(Stored data)

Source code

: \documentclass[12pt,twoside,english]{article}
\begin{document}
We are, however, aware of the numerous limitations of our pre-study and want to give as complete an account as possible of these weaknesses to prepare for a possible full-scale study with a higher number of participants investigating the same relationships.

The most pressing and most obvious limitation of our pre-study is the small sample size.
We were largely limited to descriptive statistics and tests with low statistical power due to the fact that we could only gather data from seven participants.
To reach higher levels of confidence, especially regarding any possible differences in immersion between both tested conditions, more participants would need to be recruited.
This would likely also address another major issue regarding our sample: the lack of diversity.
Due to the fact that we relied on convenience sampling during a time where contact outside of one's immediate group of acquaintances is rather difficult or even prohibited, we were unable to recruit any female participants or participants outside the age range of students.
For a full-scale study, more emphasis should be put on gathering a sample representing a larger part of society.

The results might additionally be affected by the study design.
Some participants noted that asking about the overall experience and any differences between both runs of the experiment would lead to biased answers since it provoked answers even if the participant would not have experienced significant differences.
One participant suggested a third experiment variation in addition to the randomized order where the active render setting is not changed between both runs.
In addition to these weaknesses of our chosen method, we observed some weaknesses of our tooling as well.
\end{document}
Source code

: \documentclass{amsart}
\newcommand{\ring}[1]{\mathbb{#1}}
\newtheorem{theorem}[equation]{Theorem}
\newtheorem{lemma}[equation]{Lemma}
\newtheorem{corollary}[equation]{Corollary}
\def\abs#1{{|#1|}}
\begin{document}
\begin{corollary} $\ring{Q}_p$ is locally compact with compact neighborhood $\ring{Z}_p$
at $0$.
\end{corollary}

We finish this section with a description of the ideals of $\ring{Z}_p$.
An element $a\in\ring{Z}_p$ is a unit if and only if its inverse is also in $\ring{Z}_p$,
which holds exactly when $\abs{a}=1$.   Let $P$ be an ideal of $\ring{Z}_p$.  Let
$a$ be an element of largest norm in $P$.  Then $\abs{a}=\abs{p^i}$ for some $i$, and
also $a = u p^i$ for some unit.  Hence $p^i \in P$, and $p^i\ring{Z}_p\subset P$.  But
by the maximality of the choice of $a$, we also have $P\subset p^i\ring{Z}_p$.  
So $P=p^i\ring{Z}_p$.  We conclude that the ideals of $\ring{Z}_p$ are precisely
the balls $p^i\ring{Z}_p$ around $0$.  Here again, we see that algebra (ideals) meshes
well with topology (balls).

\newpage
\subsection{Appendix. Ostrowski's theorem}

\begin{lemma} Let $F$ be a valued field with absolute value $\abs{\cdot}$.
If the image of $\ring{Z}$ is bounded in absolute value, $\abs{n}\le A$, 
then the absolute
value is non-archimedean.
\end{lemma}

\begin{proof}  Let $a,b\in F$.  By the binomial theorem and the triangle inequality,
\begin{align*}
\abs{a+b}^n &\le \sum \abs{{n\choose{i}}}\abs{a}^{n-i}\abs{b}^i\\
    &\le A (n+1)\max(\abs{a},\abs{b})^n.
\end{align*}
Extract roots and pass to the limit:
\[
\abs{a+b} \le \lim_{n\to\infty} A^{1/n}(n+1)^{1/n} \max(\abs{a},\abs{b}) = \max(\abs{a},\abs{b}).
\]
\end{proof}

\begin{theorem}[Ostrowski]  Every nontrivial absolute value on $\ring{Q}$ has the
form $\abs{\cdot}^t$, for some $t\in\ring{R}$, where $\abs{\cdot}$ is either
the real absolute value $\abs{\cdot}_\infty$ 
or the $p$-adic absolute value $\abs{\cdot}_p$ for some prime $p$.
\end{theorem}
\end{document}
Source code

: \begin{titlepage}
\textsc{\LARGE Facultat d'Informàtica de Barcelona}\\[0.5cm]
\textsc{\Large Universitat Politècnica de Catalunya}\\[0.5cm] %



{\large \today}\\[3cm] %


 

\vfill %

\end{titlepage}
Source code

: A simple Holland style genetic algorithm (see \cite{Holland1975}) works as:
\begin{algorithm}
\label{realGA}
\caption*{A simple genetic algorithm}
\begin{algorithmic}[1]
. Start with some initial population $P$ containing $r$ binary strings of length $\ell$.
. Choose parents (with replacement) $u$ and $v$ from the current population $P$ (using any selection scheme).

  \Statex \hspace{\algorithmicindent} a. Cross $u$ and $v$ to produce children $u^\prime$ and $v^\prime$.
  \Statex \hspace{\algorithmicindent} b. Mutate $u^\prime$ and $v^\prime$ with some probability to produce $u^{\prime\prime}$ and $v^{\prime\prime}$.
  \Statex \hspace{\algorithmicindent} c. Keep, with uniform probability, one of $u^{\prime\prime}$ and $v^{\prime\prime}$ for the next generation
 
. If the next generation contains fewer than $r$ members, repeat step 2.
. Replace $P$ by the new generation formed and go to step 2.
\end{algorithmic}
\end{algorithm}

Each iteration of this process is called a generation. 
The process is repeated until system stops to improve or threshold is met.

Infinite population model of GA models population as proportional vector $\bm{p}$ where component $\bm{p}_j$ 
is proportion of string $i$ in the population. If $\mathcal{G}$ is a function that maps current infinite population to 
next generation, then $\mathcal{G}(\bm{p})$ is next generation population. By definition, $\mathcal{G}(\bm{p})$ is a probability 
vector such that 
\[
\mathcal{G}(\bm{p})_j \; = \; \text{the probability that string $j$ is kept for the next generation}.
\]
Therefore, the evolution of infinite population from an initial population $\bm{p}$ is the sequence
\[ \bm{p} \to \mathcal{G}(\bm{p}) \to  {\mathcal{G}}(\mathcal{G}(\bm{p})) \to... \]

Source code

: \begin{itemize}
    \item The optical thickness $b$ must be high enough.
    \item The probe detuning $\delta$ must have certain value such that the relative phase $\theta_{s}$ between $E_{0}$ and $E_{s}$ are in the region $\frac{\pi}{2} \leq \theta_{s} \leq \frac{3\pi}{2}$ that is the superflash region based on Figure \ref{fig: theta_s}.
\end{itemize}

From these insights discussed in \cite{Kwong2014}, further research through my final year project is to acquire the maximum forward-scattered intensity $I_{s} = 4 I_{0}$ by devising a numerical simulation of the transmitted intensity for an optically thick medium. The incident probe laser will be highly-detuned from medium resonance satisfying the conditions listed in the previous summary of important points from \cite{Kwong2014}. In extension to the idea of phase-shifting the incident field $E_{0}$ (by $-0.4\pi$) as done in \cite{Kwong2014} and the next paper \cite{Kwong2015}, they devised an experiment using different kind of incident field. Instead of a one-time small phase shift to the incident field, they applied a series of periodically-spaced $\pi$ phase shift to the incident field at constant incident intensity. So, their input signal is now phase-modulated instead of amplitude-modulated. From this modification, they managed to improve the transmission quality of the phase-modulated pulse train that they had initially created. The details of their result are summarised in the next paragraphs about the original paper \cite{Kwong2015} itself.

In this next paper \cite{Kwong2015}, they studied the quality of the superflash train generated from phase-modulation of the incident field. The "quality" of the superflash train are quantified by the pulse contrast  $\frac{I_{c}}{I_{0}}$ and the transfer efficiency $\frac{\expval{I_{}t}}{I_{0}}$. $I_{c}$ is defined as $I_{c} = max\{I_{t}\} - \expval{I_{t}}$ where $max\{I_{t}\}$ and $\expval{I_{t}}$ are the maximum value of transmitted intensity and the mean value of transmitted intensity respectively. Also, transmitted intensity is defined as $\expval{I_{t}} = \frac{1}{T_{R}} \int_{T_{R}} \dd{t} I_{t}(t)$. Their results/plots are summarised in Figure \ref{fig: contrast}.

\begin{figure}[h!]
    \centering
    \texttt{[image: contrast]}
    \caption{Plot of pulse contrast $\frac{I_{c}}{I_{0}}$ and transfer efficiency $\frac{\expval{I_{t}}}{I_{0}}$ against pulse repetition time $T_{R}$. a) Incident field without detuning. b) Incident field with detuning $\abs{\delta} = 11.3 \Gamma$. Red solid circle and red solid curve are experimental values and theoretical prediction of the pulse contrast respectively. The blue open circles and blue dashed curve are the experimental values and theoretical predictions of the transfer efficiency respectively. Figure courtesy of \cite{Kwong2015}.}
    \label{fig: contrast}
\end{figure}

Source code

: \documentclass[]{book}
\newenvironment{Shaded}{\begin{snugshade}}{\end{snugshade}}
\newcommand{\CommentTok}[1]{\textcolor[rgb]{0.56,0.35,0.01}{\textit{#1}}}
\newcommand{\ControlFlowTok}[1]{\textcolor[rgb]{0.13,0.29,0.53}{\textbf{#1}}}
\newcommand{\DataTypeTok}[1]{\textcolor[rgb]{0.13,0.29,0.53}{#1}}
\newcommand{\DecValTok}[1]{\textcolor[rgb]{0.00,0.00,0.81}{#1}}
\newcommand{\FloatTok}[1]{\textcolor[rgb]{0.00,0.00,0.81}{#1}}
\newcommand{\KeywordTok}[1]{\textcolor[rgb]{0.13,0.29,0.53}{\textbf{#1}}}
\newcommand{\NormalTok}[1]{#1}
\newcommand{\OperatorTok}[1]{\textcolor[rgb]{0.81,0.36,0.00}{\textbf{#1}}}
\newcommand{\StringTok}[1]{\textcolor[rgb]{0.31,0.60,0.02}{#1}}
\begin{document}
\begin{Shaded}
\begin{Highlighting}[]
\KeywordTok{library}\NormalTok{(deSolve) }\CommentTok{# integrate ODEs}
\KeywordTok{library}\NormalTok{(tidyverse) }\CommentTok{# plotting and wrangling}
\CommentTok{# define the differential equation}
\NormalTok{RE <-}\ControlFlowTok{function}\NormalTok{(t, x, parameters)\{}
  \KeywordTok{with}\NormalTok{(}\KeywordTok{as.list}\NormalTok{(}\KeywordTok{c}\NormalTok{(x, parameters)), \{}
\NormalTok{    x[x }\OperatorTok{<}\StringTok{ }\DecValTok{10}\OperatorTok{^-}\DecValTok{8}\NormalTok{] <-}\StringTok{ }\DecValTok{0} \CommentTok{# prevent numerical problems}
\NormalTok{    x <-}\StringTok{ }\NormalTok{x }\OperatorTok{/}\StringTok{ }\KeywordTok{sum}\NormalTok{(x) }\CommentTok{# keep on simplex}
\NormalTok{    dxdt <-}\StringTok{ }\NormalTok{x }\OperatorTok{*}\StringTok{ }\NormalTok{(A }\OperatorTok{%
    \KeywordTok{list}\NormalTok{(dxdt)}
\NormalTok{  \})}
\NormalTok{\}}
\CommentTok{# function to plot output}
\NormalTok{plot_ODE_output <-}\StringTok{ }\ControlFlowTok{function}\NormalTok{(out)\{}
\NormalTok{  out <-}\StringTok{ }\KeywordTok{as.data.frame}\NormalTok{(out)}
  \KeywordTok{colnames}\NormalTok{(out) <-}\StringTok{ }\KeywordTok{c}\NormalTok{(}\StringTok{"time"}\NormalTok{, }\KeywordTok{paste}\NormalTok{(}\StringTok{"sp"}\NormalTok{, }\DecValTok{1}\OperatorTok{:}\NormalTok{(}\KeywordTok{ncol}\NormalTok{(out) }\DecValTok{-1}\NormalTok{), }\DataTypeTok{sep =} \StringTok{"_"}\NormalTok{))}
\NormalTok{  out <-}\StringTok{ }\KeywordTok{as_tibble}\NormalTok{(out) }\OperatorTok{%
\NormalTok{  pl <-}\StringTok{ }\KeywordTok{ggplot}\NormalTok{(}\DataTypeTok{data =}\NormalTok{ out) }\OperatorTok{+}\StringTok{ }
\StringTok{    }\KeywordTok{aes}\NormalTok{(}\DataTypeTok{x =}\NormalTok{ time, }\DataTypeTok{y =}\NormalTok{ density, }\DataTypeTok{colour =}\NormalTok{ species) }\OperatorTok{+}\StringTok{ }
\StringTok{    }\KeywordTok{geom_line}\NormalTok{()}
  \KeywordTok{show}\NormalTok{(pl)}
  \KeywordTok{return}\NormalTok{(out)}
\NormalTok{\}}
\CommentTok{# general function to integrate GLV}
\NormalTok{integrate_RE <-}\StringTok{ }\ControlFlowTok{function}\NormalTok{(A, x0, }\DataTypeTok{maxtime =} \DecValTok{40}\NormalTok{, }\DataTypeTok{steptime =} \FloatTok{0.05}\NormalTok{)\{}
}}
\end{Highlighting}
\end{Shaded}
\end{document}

(End Stored data)

* [Task directions]
Count the lines of the data above where the string "equation" shows up; reply with the number only.

* [Your solution]
4